Default attribute converters

The built-in defaultConverter maps type hints to DOM attributes:
TypefromAttribute behaviortoAttribute behavior
StringReturns the string as-isReturns the string as-is
NumberNumber(value), or null if attribute absentReturns the number as-is
Booleantrue if attribute present, false if absent"" if true, null (removes) if false
ObjectJSON.parse(value)JSON.stringify(value)
ArrayJSON.parse(value)JSON.stringify(value)

@state() for internal reactive state

Use @state() for private data that drives rendering but shouldn’t be part of the public API:
import { state } from 'lit/decorators.js';

@customElement('my-counter')
class MyCounter extends LitElement {
  @state()
  private _count = 0;

  render() {
    return html`
      <button @click=${() => this._count++}>Clicked ${this._count} times</button>
    `;
  }
}
@state() is shorthand for @property({ state: true, attribute: false }).
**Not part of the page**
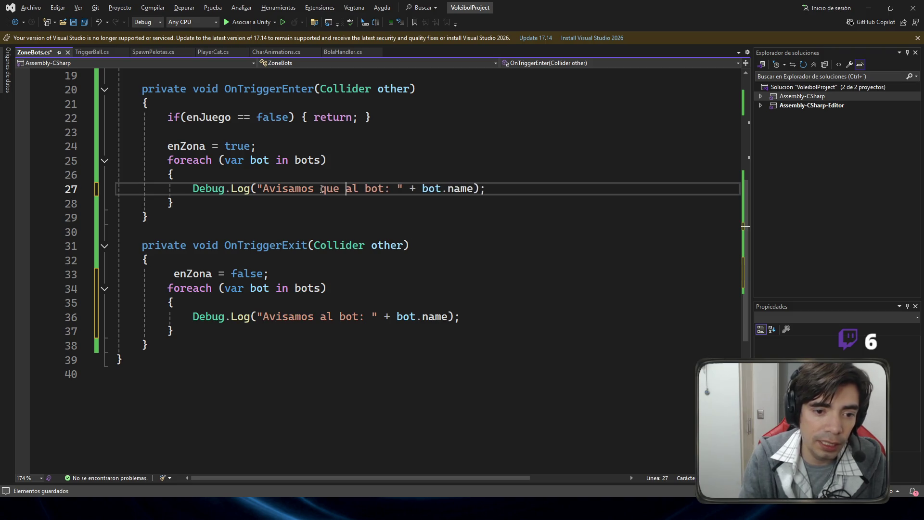
text( en seg)
key(BackSpace)
key(BackSpace)
key(BackSpace)
text(juego)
State properties:
  • Trigger reactive updates when changed.
  • Are not observed as attributes.
  • Are not reflected to attributes.
  • May be renamed by minifiers.
As a convention, prefix @state() properties with an underscore (_count) to signal they are internal.

The property update cycle

When you set a reactive property, Lit schedules an asynchronous update:
1

Property setter is called

The generated accessor reads the old value, sets the new value, and calls requestUpdate(name, oldValue, options).
2

requestUpdate() checks hasChanged

If hasChanged(newValue, oldValue) returns true, the property is recorded in _$changedProperties and an async update is enqueued if one isn’t already pending.
3

Update is batched

Multiple property changes in the same microtask are batched into a single update cycle. The update runs after the current call stack clears.
4

performUpdate() runs

willUpdate(), update() (which calls render()), firstUpdated() (on first update), and updated() are called in sequence.
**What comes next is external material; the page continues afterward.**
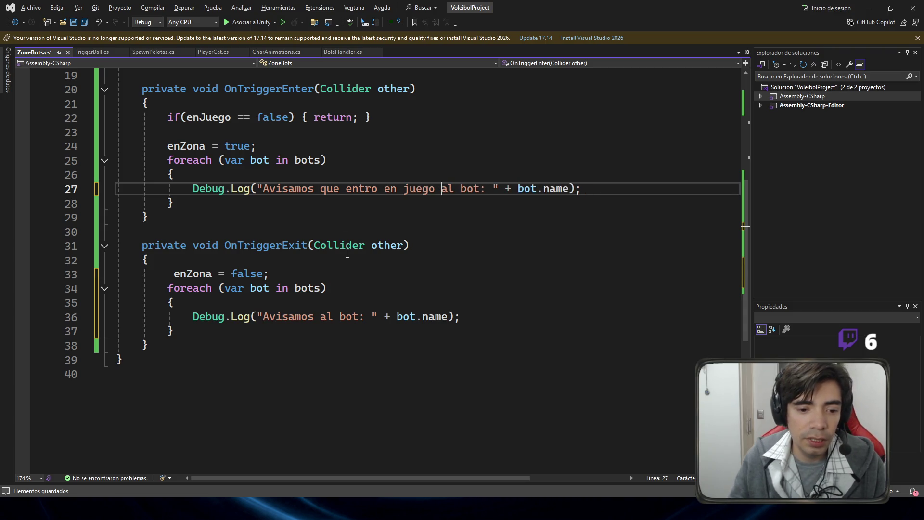
Step: Change the exit log message to include "que ya no esta en juego"
double_click(312, 316)
click(312, 316)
PropertyValues and changedProperties

Lifecycle methods like willUpdate(), update(), firstUpdated(), and updated() receive a changedProperties map:
export type PropertyValues<T = any> = T extends object
  ? PropertyValueMap<T>
  : Map<PropertyKey, unknown>;
The map keys are property names; the values are the previous values before this update.
willUpdate(changedProperties: PropertyValues<this>) {
  if (changedProperties.has('firstName') || changedProperties.has('lastName')) {
    this.fullName = `${this.firstName} ${this.lastName}`;
  }
}

updated(changedProperties: PropertyValues<this>) {
  if (changedProperties.has('src')) {
    this._loadImage(this.src);
  }
}
Using PropertyValues<this> gives strongly-typed access to key/value pairs on this.